Please work on all questions.  Turn in the outline and structure of a
solution, even if you cannot provide every step, and we will
try to assign some part marks.  However, if there is any question you
cannot see how to even begin, leave it blank you will receive 20\%
of the marks for that question.

Be sure to give full credit to any sources you consult (other than
course notes, TAs, and the instructor) in preparing this problem set.
If you try to pass off somebody else's work as your own for credit,
you are committing an academic offense, and that can entail serious
consequences.  Any ideas that you do not attribute to someone else are
assumed to be the ideas of the author(s) listed below, and will be
evaluated for grading.

Write your name(s) and student number(s) (maximum of two names and two
student numbers) in the space below.\vspace{2\baselineskip}

\noindent Name\hfill
\rule{0.8\textwidth}{1pt}\\[2\baselineskip]
\noindent Student \#\hfill
\rule{0.8\textwidth}{1pt}\\[2\baselineskip]
\noindent Name\hfill
\rule{0.8\textwidth}{1pt}\\[2\baselineskip]
\noindent Student \#\hfill
\rule{0.8\textwidth}{1pt}
\newpage

\begin{enumerate}
\item \textbf{Prerequisites}

The following fragments are from the U of T Arts \& Science Calendar,
specifying the prerequisites for CSC165: 

\begin{quotation}\noindent
CSC107H1/CSC108H1/(CSC148H1/CSC150H1 taken concurrently); U Advanced
Functions and Introductory Calculus, and one of U Geometry and
Discrete Mathematics or U Mathematics of Data Management OR OAC
Calculus and one of Algebra \& Geometry or Finite Mathematics\\
\vdots\\
\noindent
Explanation of Symbols The comma (,) the semi-colon(;) the ampersand
(\&) and the plus sign (+) all mean ``AND''. The slash (/) means
``OR''.
\end{quotation}
Devise symbolic notation for each of the predicates connecting a
single course to a student.  For example, $CSC107(x)$ may represent
``x has completed $CSC107H1$.''  Using the operators $\wedge$ and
$\vee$, combine your predicates into three \textbf{different}
predicates, each of which is \textbf{consistent} with the given
English description of the prerequisites.  By \textbf{different} I
mean the predicates specify different sets of students, and by
\textbf{consistent} I mean that there is a reasonable interpretation
of the English description that has the same meaning as your
predicate.  Justify your answers.

\item \textbf{The Venn of statements}
 
  Let $S$ represent the set of stories, and

  \begin{itemize}
  \item Let $A(s)$ represent ``$s$ is apocryphal.''
  \item Let $B(s)$ represent ``$s$ is blasphemous.''
  \item Let $C(s)$ represent ``$s$ is convoluted.''
  \end{itemize}
  Consider this Venn diagram, where shaded regions are exactly those
  containing one or more stories.
  \begin{center}
    \resizebox{0.3\textwidth}{!}{
      \includegraphics{abc.eps}
    }
  \end{center}

  Which of the following are true, which are false?  Justify your
  answers using the Venn diagram.
  \begin{enumerate}
  \item $\forall s \in S, A(s) \Rightarrow B(s)$.
  \item Every blasphemous story is apocryphal.

> [Work to complete]
1. In the problem set, what does the slash (/) mean in the listing of course prerequisites?
2. Repeat the problem set text between "If you try to" and "evaluated for grading.", inclusive.

> [Records]
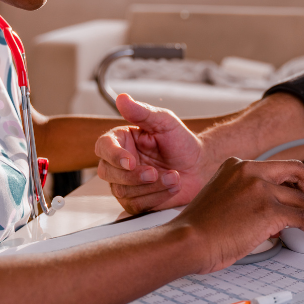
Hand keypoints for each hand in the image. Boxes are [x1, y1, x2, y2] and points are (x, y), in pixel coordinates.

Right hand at [95, 94, 214, 213]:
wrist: (199, 165)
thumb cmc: (181, 141)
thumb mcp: (164, 121)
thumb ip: (142, 112)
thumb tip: (122, 98)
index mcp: (121, 140)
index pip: (104, 147)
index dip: (114, 155)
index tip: (131, 161)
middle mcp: (118, 163)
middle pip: (108, 173)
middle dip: (133, 176)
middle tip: (156, 172)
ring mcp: (125, 183)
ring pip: (123, 191)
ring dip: (152, 186)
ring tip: (175, 177)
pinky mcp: (136, 201)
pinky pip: (136, 205)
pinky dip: (157, 197)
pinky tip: (172, 186)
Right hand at [172, 158, 303, 273]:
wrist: (188, 241)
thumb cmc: (198, 227)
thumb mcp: (220, 195)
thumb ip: (243, 193)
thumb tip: (268, 208)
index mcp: (236, 166)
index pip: (275, 167)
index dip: (290, 182)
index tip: (294, 192)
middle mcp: (250, 171)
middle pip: (296, 171)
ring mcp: (261, 189)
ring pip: (301, 198)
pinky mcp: (269, 210)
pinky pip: (302, 217)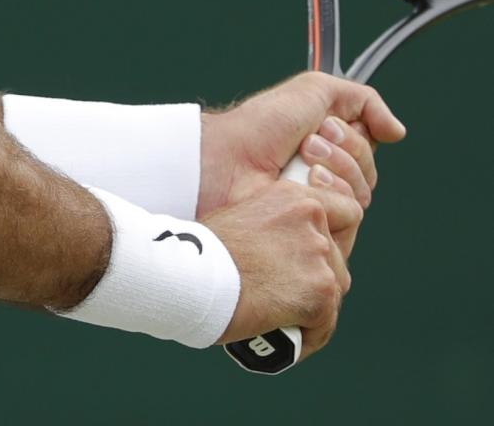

> [Responses per task]
1. The slash means "OR".

2.
If you try to pass off somebody else's work as your own for credit,
you are committing an academic offense, and that can entail serious
consequences.  Any ideas that you do not attribute to someone else are
assumed to be the ideas of the author(s) listed below, and will be
evaluated for grading.